Uncertainties as a result of geologic complexity
Uncertainty as a result of geologic complexity is the most difficult to quantify. The most common cause of excess scatter is open system behaviour resulted from either inheritance of older zircon and/or Pb loss. For U-Pb zircon analyses reduced errors on single analyses often exposes fine-scale variability that may reflect protracted or punctuated crystallisation of zircon crystals in a magma chamber or the effects of very subtle open system behaviour thus that high-precision analyses do not always transform into reduced uncertainties in calculated weighted mean dates.
Complex U-Pb zircon systematics
In the past decade errors associated with ID-TIMS analyses have been reduced by almost an order of magnitude. These reduced errors offer unprecedented precision but also expose geological complexity at the <0.1 % level sometimes resulting in scatter that exceeds analytical uncertainties.

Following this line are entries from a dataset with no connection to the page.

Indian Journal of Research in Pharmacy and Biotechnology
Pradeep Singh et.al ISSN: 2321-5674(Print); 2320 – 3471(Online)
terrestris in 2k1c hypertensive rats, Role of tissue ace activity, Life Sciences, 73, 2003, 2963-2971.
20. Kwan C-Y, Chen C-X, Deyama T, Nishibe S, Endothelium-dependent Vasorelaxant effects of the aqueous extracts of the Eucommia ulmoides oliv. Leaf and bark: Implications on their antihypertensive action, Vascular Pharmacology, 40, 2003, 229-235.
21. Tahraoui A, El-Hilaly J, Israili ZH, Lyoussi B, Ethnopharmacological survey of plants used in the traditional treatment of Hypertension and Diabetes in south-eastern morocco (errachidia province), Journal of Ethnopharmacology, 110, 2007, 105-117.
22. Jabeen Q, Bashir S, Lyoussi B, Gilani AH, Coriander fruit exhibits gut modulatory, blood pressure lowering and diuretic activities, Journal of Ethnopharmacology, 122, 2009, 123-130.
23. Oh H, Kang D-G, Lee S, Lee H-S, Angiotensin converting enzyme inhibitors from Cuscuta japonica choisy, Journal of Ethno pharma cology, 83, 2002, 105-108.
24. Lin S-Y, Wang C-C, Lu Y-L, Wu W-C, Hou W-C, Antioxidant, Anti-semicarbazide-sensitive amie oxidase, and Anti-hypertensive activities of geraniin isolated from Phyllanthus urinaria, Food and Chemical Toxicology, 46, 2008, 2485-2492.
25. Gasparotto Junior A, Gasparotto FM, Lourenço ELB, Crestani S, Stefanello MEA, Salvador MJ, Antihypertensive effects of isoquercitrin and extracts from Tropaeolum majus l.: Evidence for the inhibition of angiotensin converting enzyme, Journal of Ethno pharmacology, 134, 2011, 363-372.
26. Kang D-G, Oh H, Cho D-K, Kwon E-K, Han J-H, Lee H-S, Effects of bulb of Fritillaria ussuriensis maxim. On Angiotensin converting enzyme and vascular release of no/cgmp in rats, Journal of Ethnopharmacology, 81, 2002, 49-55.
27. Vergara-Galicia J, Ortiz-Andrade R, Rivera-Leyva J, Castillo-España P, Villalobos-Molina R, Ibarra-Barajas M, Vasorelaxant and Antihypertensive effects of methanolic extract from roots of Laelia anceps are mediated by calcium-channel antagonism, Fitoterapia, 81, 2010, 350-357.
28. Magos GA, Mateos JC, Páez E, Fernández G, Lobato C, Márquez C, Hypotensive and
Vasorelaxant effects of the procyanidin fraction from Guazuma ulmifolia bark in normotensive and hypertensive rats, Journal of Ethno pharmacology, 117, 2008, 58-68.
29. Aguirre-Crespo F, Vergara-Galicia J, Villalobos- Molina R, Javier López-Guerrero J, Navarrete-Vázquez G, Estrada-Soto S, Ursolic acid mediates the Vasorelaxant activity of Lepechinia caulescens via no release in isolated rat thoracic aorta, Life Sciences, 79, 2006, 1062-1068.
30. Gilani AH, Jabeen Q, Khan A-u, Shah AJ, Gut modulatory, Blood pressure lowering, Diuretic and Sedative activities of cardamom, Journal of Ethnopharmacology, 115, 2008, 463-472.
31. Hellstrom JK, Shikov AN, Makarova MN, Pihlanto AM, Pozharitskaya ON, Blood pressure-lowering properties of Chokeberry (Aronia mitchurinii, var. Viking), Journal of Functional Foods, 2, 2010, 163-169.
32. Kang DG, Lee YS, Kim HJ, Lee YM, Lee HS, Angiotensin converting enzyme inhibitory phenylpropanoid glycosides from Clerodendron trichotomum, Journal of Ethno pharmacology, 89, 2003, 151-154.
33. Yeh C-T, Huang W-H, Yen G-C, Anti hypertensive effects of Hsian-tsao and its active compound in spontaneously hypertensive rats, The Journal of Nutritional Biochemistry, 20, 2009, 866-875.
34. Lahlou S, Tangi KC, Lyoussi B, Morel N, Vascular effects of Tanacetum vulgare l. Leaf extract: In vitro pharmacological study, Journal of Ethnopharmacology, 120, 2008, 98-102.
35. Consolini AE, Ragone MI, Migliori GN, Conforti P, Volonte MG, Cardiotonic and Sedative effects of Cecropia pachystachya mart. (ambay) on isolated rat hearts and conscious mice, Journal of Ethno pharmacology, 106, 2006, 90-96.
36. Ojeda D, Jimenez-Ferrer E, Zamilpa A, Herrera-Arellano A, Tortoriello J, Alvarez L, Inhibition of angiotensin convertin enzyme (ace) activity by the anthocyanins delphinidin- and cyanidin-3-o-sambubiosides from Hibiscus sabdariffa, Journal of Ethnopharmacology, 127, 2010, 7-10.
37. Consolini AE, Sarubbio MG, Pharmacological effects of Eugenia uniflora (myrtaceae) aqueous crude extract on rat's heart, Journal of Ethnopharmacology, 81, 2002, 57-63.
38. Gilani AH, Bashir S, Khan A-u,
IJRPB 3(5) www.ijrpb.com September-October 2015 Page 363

It is now common for a geochronologist to be faced with a population of zircon analyses that do not form a coherent cluster and the crucial question is how to interpret the data to arrive at a depositional age. The advent of CA-TIMS pre-treatment for the elimination of Pb loss has been extremely important as it gives one confidence that in many cases Pb loss need not be considered as a cause of excess scatter. Furthermore, for Neoproterozoic rocks, the concordia curve has a shallow enough slope, and the 207Pb/235U dates measured precisely enough to be able to evaluate discordance at the per mil level, however this is not the case for microbeam U/Pb dates. As outlined above, microbeam U/Pb dates on volcanic rocks rely upon the averaging of a relatively high-n dataset (10-20) of relatively imprecise (ca. 2 to 4%) U/Pb determinations to get a weighted mean date with precision ca. 1% or less. Underpinning these lower uncertainties is the assumption of a single population with normally distributed errors. However, it is the low precision of each analysis combined with variability of the standard analyses that bracket unknowns that often precludes the detection of subtle amounts of Pb loss or inheritance. Stated another way, if the amount of Pb-loss or inheritance is less than the precision of a single spot analyses then it cannot be detected via normal statistical proxies (such as the MSWD) therefore the assumption of a normal distribution maybe be invalid (see Fig. 4). If Pb-loss is the main source of open-system behaviour, this will have the effect of lowering the 206Pb/238U date on some analyses as well as the weighted mean 206Pb/238U date.